Many bloggers and others have rightly noted that amendments to the Crime and Courts Bill that were voted in the House of Commons on Monday have the potential to weigh unfairly on bloggers and other small publishers. The amendments relate to exemplary damages and court costs.
These amendments can be changed before they pass into law, though there is not much time.
The amendments are the work of Conservatives in government and not of Labour, the Liberal Democrats or for that matter Hacked Off.
They have not been endorsed in any way by Hacked Off. On the contrary, at the weekend we urged the three parties not to approve them finally there and then, but to leave time for them to be improved. The parties agreed to this.
For what it is worth, we believe the potential impact on bloggers and small publishers was unforeseen – an accident in the drafting – and we know of no reason why politicians might resist efforts to put things right.
The amendments go to the House of Lords on Monday for what is likely to be their last stage in Parliament. New changes, if they are to be adopted, have to be ready tomorrow.

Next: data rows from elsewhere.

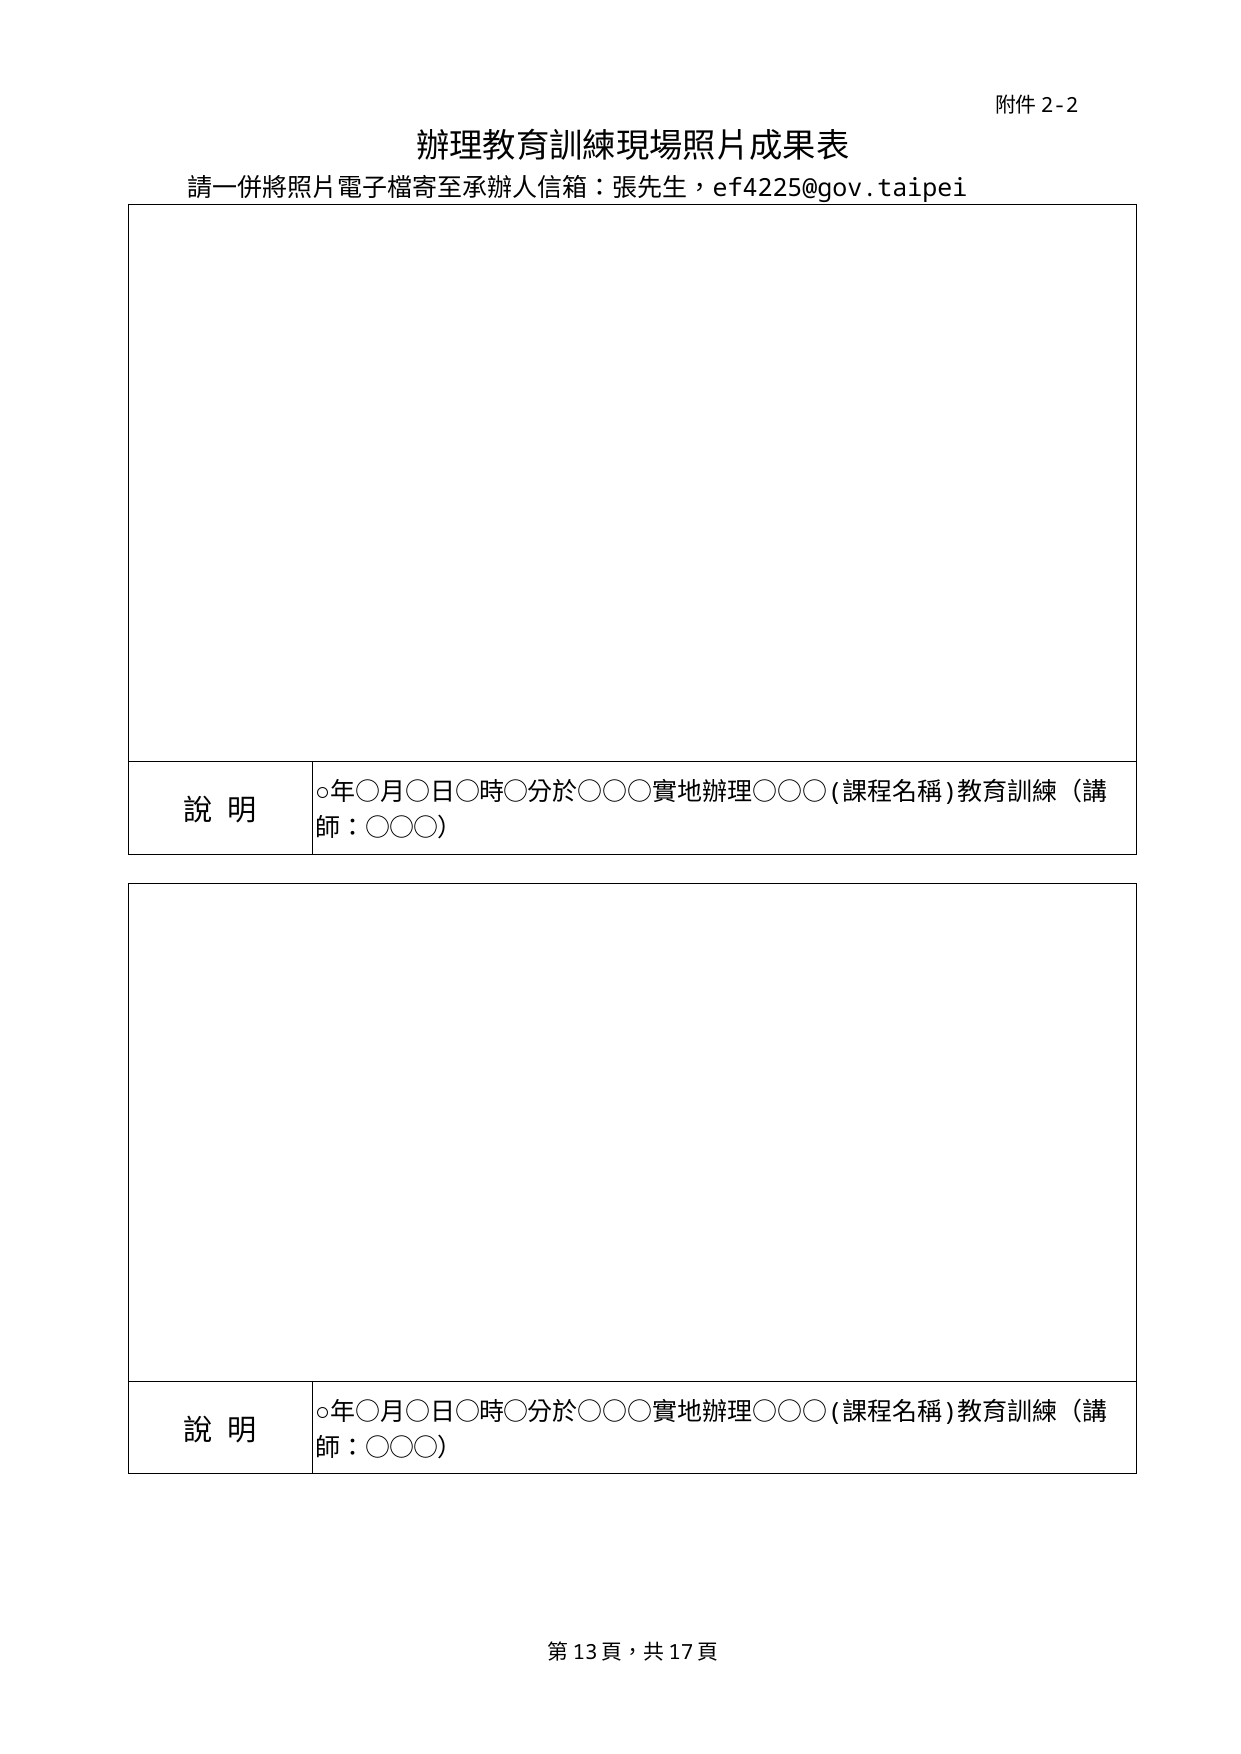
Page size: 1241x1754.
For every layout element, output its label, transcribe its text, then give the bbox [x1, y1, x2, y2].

text 請一併將照片電子檔寄至承辦人信箱：張先生，ef4225@gov.taipei [187, 167, 1078, 203]
table_cell ○年○月○日○時○分於○○○實地辦理○○○(課程名稱)教育訓練（講師：○○○） [313, 762, 1136, 853]
table_cell ○年○月○日○時○分於○○○實地辦理○○○(課程名稱)教育訓練（講師：○○○） [313, 1382, 1136, 1473]
table_header [129, 205, 1136, 761]
table_cell 說 明 [129, 762, 312, 853]
text 辦理教育訓練現場照片成果表 [187, 119, 1078, 167]
table_cell 說 明 [129, 1382, 312, 1473]
table_header [129, 884, 1136, 1381]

We have been working hard, with the support of a legislative drafting specialist, to find the best way of changing the amendments so that the law does not bear down unfairly on bloggers and small publishers, and so that for almost all web-based publishers the provisions would actually give them protection. We will make our suggestions to the political parties very soon, and we expect to publish them as soon as practical after that.
If the amendments that we propose are accepted, almost all bloggers, with a very few, rare exceptions, will be completely untouched by the changes.